> **What to work on**
In the records below, copy out word for word the part that opens with the line containing "04. पाथ 4.pdf" and runs through the end of the records, with both of those ends included.

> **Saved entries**
::::::

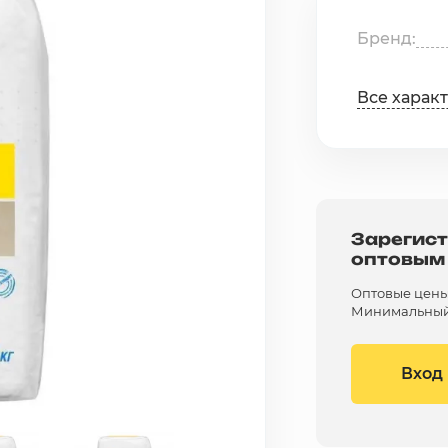
Бренд
Все харак
Зарегист
оптовым
Оптовые цены 
Минимальный 
Вход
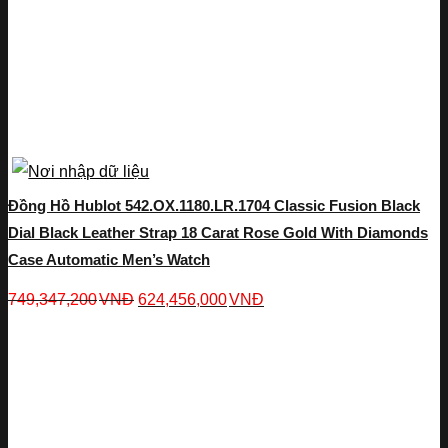
Đồng Hồ Hublot 542.OX.1180.LR.1704 Classic Fusion Black
Dial Black Leather Strap 18 Carat Rose Gold With Diamonds
Case Automatic Men’s Watch
749,347,200
VNĐ
624,456,000
VNĐ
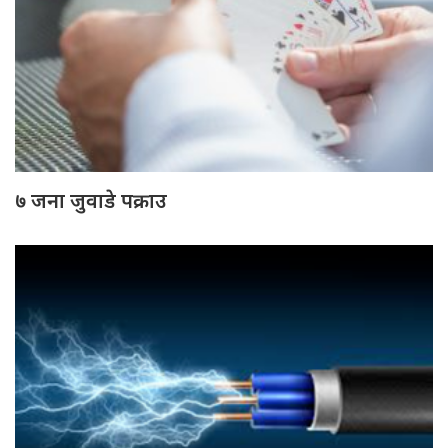
७ जना जुवाडे पक्राउ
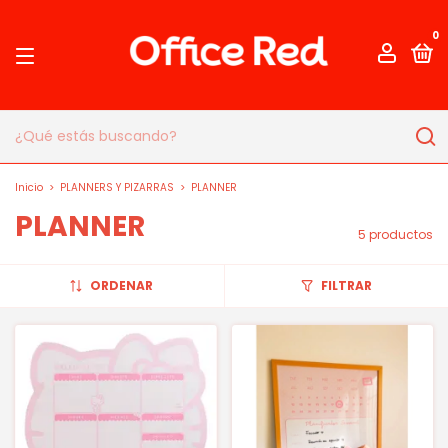
0
Inicio
>
PLANNERS Y PIZARRAS
>
PLANNER
PLANNER
5 productos
ORDENAR
FILTRAR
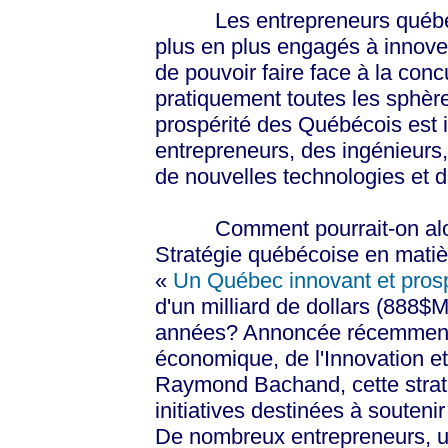
Les entrepreneurs québécois
plus en plus engagés à innove
de pouvoir faire face à la co
pratiquement toutes les sphères
prospérité des Québécois est i
entrepreneurs, des ingénieurs,
de nouvelles technologies et 
Comment pourrait-on alors 
Stratégie québécoise en matièr
«
Un Québec innovant et pros
d'un milliard de dollars (888$
années? Annoncée récemment 
économique, de l'Innovation e
Raymond Bachand, cette straté
initiatives destinées à souteni
De nombreux entrepreneurs, un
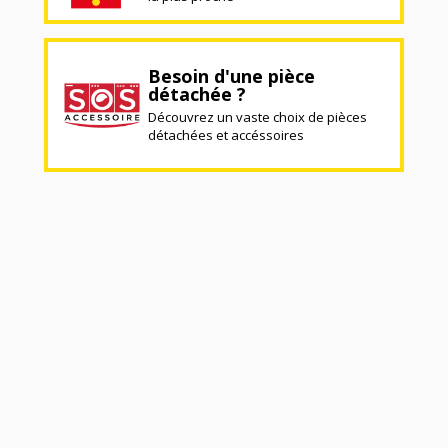
Besoin d'une pièce
détachée ?
Découvrez un vaste choix de pièces
détachées et accéssoires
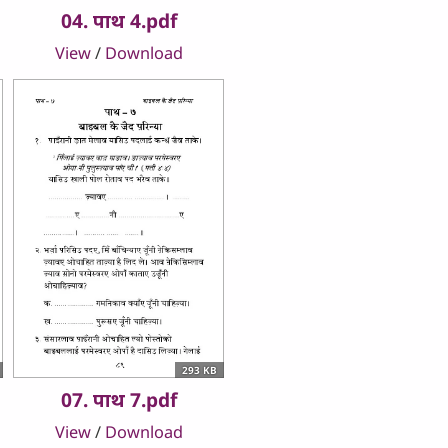
04. पाथ 4.pdf
View
/
Download
293 KB
07. पाथ 7.pdf
View
/
Download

::::::

> **Finished task**
04. पाथ 4.pdf
View
/
Download
293 KB
07. पाथ 7.pdf
View
/
Download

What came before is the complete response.